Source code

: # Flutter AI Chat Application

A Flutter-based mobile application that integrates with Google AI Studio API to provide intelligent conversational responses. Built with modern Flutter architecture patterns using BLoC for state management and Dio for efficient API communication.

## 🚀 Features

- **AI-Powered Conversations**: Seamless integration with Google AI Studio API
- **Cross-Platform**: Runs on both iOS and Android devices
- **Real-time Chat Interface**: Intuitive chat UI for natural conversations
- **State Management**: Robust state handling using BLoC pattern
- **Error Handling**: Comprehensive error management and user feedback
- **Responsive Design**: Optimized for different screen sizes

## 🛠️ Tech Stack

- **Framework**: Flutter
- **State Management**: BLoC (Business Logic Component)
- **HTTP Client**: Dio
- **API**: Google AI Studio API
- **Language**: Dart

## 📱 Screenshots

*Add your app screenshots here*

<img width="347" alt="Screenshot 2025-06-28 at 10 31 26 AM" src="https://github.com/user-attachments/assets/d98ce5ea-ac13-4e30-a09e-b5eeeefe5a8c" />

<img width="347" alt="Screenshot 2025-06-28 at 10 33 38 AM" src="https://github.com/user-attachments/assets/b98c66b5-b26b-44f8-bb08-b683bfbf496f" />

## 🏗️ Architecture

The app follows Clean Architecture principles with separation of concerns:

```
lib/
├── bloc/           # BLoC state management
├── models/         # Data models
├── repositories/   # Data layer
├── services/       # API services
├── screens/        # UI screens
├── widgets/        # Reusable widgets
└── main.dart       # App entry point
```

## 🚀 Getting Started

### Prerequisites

Required work:
Go through the records above. Copy each line in which the string "Studio" appears.

Output for this task:
A Flutter-based mobile application that integrates with Google AI Studio API to provide intelligent conversational responses. Built with modern Flutter architecture patterns using BLoC for state management and Dio for efficient API communication.
- **AI-Powered Conversations**: Seamless integration with Google AI Studio API
- **API**: Google AI Studio API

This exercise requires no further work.